Does the Bank of England's plan to "unfreeze" UK credit markets by allowing banks to swap some of their asset-backed debt for gilts amount to a UK version of the Greenspan put? Early in the credit crisis, Bank of England Governor Mervyn King was steadfast in his opposition to doing anything that might create a moral hazard in the financial system, by appearing to bail out imprudent lenders. Arguably, this stance delayed the search for a solution to the plight of Northern Rock, at great expense to all concerned.

King has been less vocal about moral hazard lately, but it seems unlikely that he would have come up with this swap scheme of his own volition. It must be the Government that has initiated it, prompted by fears that a prolonged slump in the housing market would put paid to its reputation for prudent economic management and scupper its chances of re-election in one fell swoop. Yet almost everyone agrees that the credit excesses of the last half-decade have raised housing prices to unsustainable levels, while making first-time home ownership near-impossible. A period of falling house prices would start to address both of these problems, yet the launch of the swap scheme seems designed to prevent that from happening.

Of course, all bets would be off if the credit crisis caused more institutions to go the way of Northern Rock; in that case the Bank and the Government would be forced to act. So the swap scheme is likely to be presented as a preventive measure. It certainly seems to have been set up to avoid giving the appearance of a bailout. Banks will have to overcollateralise the gilts they receive (i.e. put up a larger face value of asset-backed paper in exchange -- possibly 10 to 30% more). This will limit the risk of the scheme winding up costing the taxpayer money, though that could still happen if the fall in underlying asset vales (house prices) becomes sufficiently severe.

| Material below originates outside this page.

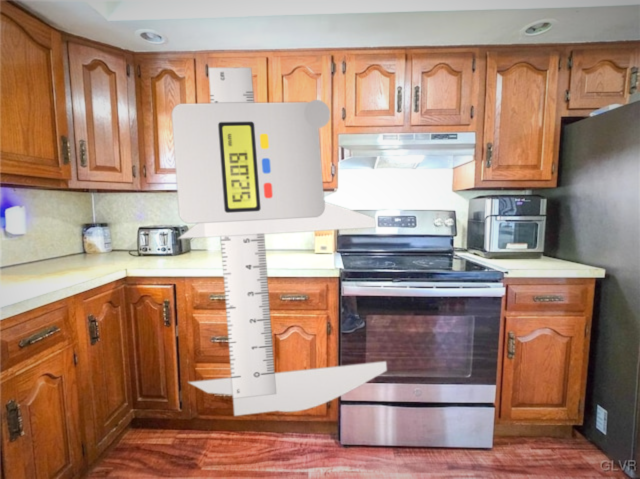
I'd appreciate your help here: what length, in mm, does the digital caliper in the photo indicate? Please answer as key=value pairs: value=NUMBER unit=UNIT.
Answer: value=52.09 unit=mm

Still, I'm not sure that the apparent goal of getting banks back to business as usual in the mortgage market is the right one -- that's how we got into this mess. Far better for banks to take their lumps and rein in a bit while they rebuild their balance sheets. That's what RBS seems to be intent on doing, with its proposed rights issue and asset sales. Interestingly, though, that has the firm's shareholders up in arms. Presumably they think that the taxpayer should be on the hook for past management mistakes, so they at least must be happy with today's announcement from the Old Lady.